Reflexões de um filósofo sobre a polarização política
Wilson Gomes, filósofo e professor titular da Universidade Federal da Bahia (UFBA), é conhecido por suas análises profundas sobre comunicação política e democracia digital. No seu livro mais recente, “A tirania da Virtude”, ele aborda a política identitária, a qual considera autoritária, refletindo sobre a cultura do cancelamento e a regulamentação das redes sociais. Em entrevista, Gomes aponta o radicalismo e a intolerância ao contraditório como sintomas preocupantes da polarização política.
O filósofo, que se declara progressista, não hesita em criticar as contradições dentro do próprio campo político. Ele argumenta que a radicalização das posições dificulta o diálogo e a construção de um projeto de país sustentável, afirmando que a democracia não prospera em meio a bolhas fechadas e hostis. “Quando a sociedade se fragmenta em grupos hipercoesos, a convivência se torna insustentável”, destaca Gomes.
A intolerância e seu impacto no debate público
A polarização extrema gera um cenário em que a maioria da população não se sente representada. Gomes aponta que, atualmente, 40% dos cidadãos acreditam que a prisão do ex-presidente Jair Bolsonaro foi injusta, um dado que o surpreende e preocupa. “Com tantos fundamentos para a prisão, essa resistência é alarmante”, comenta. Esse fenômeno, segundo o filósofo, ocorre em partes porque grupos minoritários, embora socialmente pequenos, dominam a voz pública e conseguem influenciar a agenda por meio da articulação e da presença nas redes sociais e na mídia.
“Temos cerca de 11% a 12% da população nos extremos políticos, mas esse grupo tem uma capacidade desproporcional de se fazer ouvir”, explica. Ele cita o exemplo do PSOL, que, apesar de ter uma bancada pequena, consegue impactar o debate político de forma significativa. De acordo com Gomes, essa dinâmica contribui para a dificuldade de um projeto de centro se consolidar, já que a polarização esvazia as possibilidades de negociação e construção de consensos.
A crítica aos grupos fechados e a necessidade de diálogo
Para Gomes, essa reação de hostilidade a vozes discordantes é uma característica de uma política tribal que impede qualquer diálogo produtivo. “Se um conservador se abre para pautas progressistas, é visto como traidor”, observa. O filósofo enfatiza que a solução para a polarização não é a radicalização, mas sim a construção de pontes e a disposição para escutar o outro lado.

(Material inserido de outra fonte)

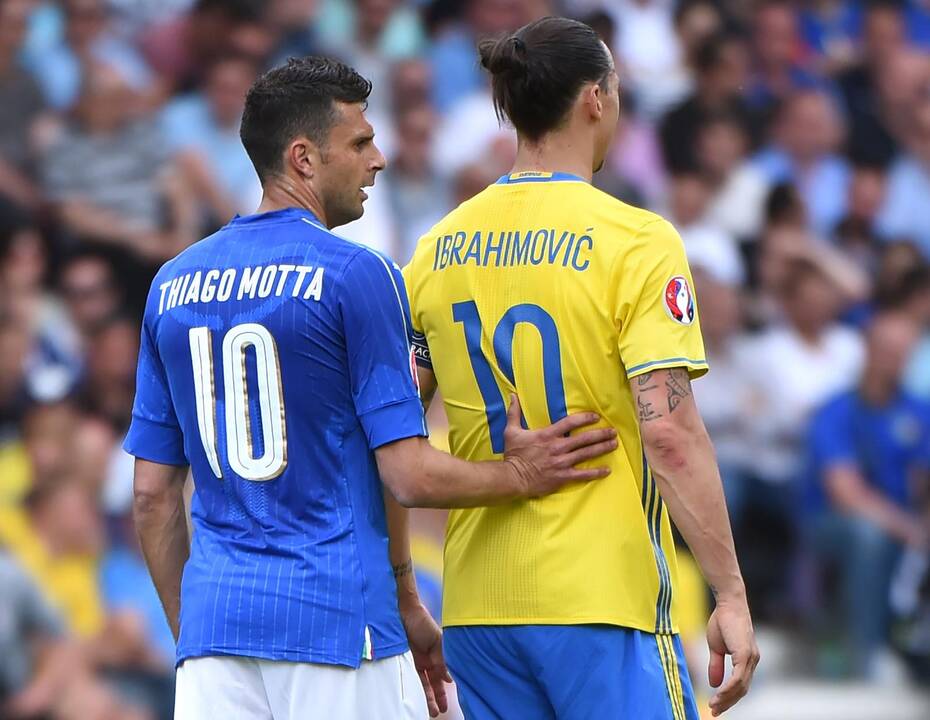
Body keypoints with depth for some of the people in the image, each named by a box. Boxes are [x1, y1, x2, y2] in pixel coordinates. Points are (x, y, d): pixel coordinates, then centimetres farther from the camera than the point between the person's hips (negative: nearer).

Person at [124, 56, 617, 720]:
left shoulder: (173, 284, 11)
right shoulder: (356, 275, -6)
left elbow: (153, 497, 13)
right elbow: (409, 477, -10)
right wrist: (521, 475, 6)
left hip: (213, 622, 6)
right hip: (337, 617, -5)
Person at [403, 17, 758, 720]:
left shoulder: (440, 246, 8)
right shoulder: (636, 241, -8)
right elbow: (669, 432, -15)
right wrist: (731, 595, -12)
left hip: (476, 607, 6)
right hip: (601, 599, -6)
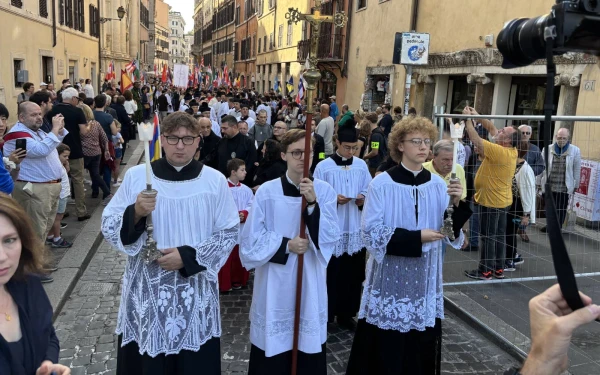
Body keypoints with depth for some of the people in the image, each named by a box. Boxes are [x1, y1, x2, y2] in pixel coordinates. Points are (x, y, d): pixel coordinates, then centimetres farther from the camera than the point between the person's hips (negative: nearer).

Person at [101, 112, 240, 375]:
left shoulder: (215, 181, -3)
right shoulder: (136, 176, -3)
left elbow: (229, 233, -1)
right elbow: (108, 227, 0)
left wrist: (188, 256, -13)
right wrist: (135, 213, -20)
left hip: (196, 294, 0)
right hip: (146, 292, 0)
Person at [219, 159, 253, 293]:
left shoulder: (246, 190, 1)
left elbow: (251, 207, 0)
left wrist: (244, 214, -18)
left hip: (242, 230, 5)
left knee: (240, 257, 15)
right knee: (225, 258, 4)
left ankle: (238, 281, 32)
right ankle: (224, 284, 18)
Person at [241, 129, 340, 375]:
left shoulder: (324, 191, -2)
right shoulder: (267, 191, -6)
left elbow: (330, 237, -9)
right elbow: (252, 239, -3)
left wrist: (313, 204, -22)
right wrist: (285, 245, -15)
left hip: (310, 281, 1)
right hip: (275, 281, -1)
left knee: (308, 343, 9)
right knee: (274, 344, 7)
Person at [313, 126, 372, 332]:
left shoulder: (361, 165, 5)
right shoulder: (323, 166, -6)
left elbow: (369, 190, 10)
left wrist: (363, 197, -11)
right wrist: (333, 199, -20)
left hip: (356, 228, 4)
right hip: (331, 228, -3)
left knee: (353, 273, 11)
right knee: (330, 273, 3)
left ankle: (346, 314, 25)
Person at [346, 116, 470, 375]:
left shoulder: (438, 185, 1)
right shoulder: (382, 184, -10)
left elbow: (450, 234, 2)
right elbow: (371, 232, -13)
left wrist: (456, 205, -15)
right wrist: (416, 237, -19)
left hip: (425, 278, 4)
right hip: (390, 278, -3)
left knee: (421, 347, 11)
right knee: (384, 348, 6)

Em sua obra, Gomes critica o identitarismo, que considera uma forma moderna de autoritarismo que não tolera divergências. Ele acredita que o cancelamento, em particular, é uma maneira de silenciar pessoas com ideias diferentes, afirmando que “não é a opinião que é cancelada, mas a própria pessoa, que pode perder até o emprego”. Essa prática, segundo o filósofo, se torna uma forma sádica de incapacitar indivíduos, prejudicando a diversidade de pensamentos na sociedade.
O dilema da repreensão e as questões sociais
Quando questionado sobre declarações ofensivas ou preconceituosas, Gomes reconhece a necessidade de repreensão, mas alerta para o perigo de transformar divergências normais em questões legais. Ele menciona um caso em que uma estudante foi presa por se opor à presença de uma pessoa não binária em um banheiro feminino. “Estamos chamando a polícia para resolver questões sociais que deveriam ser discutidas de forma civilizada”, critica.
Para ele, essa abordagem não apenas distorce o debate, mas também perpetua preconceitos. Gomes defende que os avanços dos direitos das minorias não surgiram unicamente da lógica identitária, mas de uma luta universal por igualdade e respeito. Ele menciona figuras históricas como Mandela e Martin Luther King, que, segundo ele, lutaram por uma visão mais inclusiva da sociedade, livre de divisões identitárias.
Regulação das redes sociais e o futuro do debate público
Sobre a regulação das redes sociais, Gomes acredita que o desafio reside em encontrar um equilíbrio que não limite a liberdade de expressão. Ele vê a regulação como uma tentativa de evitar que vozes extremas dominem o debate, mas ressalta que a maioria dos legisladores atualmente eleitos depende desse ecossistema midiático, muitas vezes marcado por desinformação. “Soluções consensuais, como o combate a fraudes e a proteção de crianças e adolescentes, são pautas que poderiam ser mais discutidas”, sugere.
Como consequência da polarização, Gomes alerta que o futuro do debate público requer um novo olhar e um esforço ativo para restaurar a conversa civilizada. “Precisamos de mais pessoas dispostas a sair das suas zonas de conforto e a apresentar as questões de forma honesta”, conclui. O filósofo, assim, instiga uma reflexão profunda sobre o futuro da democracia e a importância da tolerância no espaço público.